# What is being asked
Please return, word for word, the part of the system security passage that begins at the words "Usurpation is a" and stops after "disabled or thwarted.".

Usurpation is a threat to system integrity. The following types of attacks can
result in this threat consequence:
• Misappropriation: This can include theft of service. An example is a distributed
denial of service attack, when malicious software is installed on a number
of hosts to be used as platforms to launch traffic at a target host. In this case,
the malicious software makes unauthorized use of processor and operating
system resources.
• Misuse: Misuse can occur either by means of malicious logic or by a hacker that
has gained unauthorized access to a system. In either case, security functions
can be disabled or thwarted.
5
Scope of System Security
The assets of a computer system can be categorized as hardware, software, data,
and communication lines and networks. In this subsection, we briefly describe these
four categories and relate these to the concepts of integrity, confidentiality, and
availability introduced in Section 18.1 (see Figure 18.2 and Table 18.2).
6
Table 18.2
Computer and Network Assets, with Examples of Threats
A major threat to computer system hardware is the threat to availability.

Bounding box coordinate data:
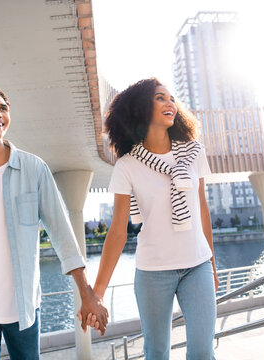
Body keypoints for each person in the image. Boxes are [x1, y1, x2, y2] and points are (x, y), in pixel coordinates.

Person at [0, 86, 108, 360]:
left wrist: (86, 293)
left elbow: (62, 232)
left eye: (3, 108)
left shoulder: (34, 169)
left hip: (23, 305)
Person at [86, 78, 219, 359]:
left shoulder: (194, 152)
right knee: (156, 352)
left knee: (203, 351)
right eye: (160, 98)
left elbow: (202, 210)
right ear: (140, 108)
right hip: (153, 272)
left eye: (171, 98)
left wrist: (212, 264)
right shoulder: (127, 166)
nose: (169, 103)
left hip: (198, 266)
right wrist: (97, 292)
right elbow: (118, 232)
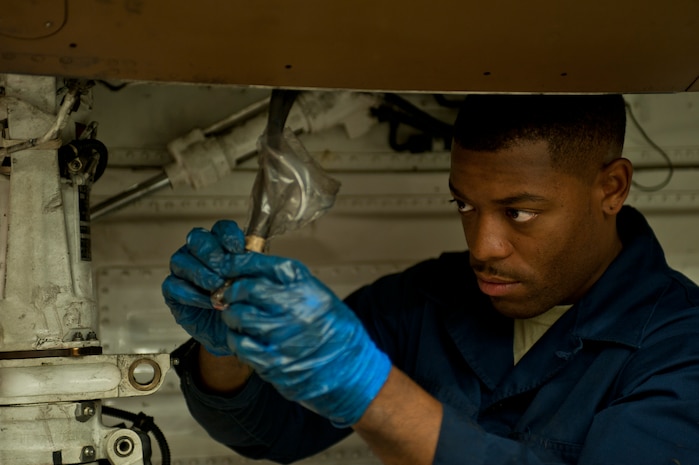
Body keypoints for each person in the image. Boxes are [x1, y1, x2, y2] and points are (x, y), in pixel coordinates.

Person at [163, 94, 699, 465]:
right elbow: (273, 434)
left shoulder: (681, 345)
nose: (482, 246)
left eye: (521, 212)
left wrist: (373, 391)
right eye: (464, 204)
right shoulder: (424, 302)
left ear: (612, 188)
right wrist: (228, 350)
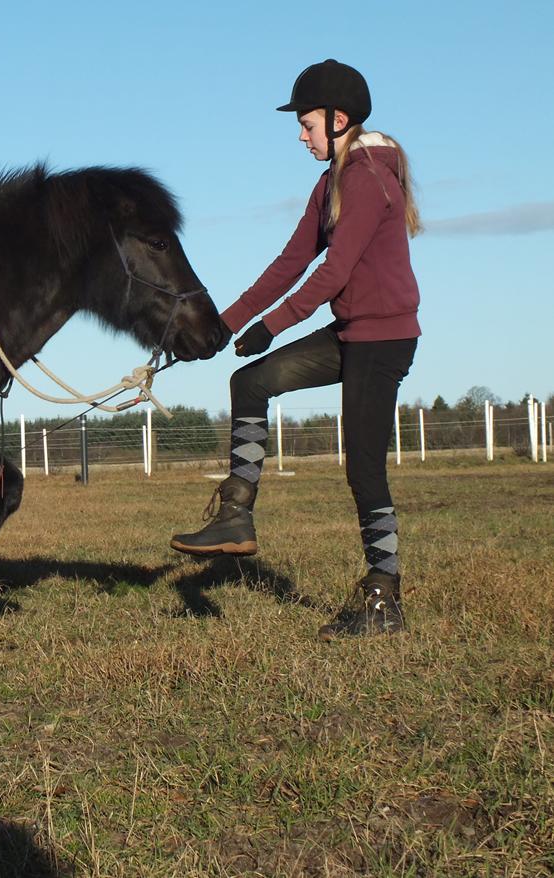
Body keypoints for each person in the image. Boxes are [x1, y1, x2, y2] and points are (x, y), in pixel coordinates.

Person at [170, 59, 422, 640]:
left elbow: (334, 269)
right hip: (351, 333)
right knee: (250, 382)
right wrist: (223, 326)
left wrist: (272, 325)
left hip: (383, 339)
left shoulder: (367, 178)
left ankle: (384, 600)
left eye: (306, 123)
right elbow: (291, 261)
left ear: (338, 120)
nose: (300, 134)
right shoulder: (332, 180)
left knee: (363, 468)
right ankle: (236, 516)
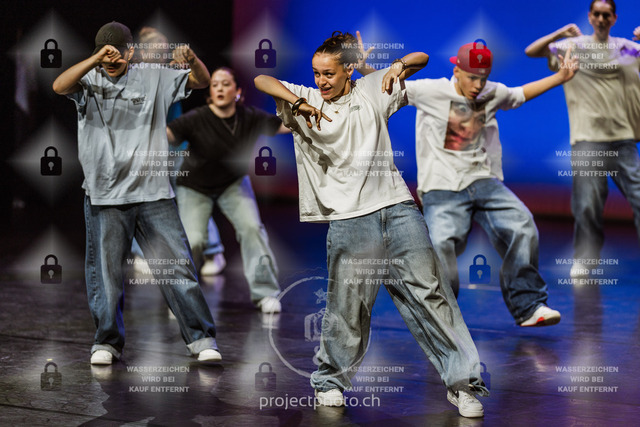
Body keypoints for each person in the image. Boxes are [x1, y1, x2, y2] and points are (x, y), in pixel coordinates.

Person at [255, 31, 489, 418]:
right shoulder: (306, 98)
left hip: (397, 208)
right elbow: (261, 79)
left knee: (431, 295)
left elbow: (422, 55)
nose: (321, 81)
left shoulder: (370, 89)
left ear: (348, 70)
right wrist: (298, 102)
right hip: (349, 219)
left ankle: (463, 384)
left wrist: (396, 66)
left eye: (329, 73)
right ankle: (330, 381)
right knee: (347, 306)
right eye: (316, 73)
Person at [52, 21, 221, 365]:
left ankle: (201, 339)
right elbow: (59, 86)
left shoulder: (153, 76)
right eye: (104, 54)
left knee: (177, 268)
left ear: (130, 52)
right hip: (105, 194)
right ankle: (106, 342)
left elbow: (201, 81)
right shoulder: (89, 79)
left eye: (116, 54)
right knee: (107, 275)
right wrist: (95, 59)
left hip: (153, 192)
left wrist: (192, 60)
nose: (110, 61)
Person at [391, 40, 577, 327]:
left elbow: (519, 94)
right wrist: (376, 70)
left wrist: (561, 77)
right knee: (441, 244)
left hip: (483, 181)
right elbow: (389, 87)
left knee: (522, 225)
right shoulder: (431, 90)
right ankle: (443, 318)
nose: (478, 85)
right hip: (442, 186)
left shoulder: (492, 91)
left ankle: (528, 306)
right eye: (471, 78)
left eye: (483, 78)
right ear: (456, 71)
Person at [525, 0, 640, 278]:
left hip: (622, 137)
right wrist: (559, 33)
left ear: (614, 18)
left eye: (606, 14)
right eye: (596, 14)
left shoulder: (626, 48)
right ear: (590, 17)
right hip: (587, 138)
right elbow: (532, 51)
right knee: (587, 204)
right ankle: (586, 260)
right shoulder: (573, 46)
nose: (601, 19)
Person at [167, 67, 288, 313]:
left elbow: (284, 127)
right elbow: (167, 135)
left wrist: (311, 111)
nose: (220, 88)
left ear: (237, 91)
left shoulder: (250, 117)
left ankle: (266, 293)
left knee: (252, 229)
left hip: (233, 184)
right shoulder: (197, 118)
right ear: (210, 93)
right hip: (195, 187)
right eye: (215, 85)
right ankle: (181, 297)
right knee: (194, 240)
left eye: (225, 84)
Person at [130, 26, 227, 277]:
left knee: (191, 199)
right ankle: (142, 252)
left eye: (164, 51)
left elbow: (201, 79)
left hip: (177, 151)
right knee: (143, 202)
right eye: (156, 52)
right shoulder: (133, 76)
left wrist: (189, 60)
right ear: (143, 53)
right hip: (147, 152)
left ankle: (213, 251)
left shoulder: (171, 73)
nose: (161, 56)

# Answer to the exercise
Usurpation is a threat to system integrity. The following types of attacks can
result in this threat consequence:
• Misappropriation: This can include theft of service. An example is a distributed
denial of service attack, when malicious software is installed on a number
of hosts to be used as platforms to launch traffic at a target host. In this case,
the malicious software makes unauthorized use of processor and operating
system resources.
• Misuse: Misuse can occur either by means of malicious logic or by a hacker that
has gained unauthorized access to a system. In either case, security functions
can be disabled or thwarted.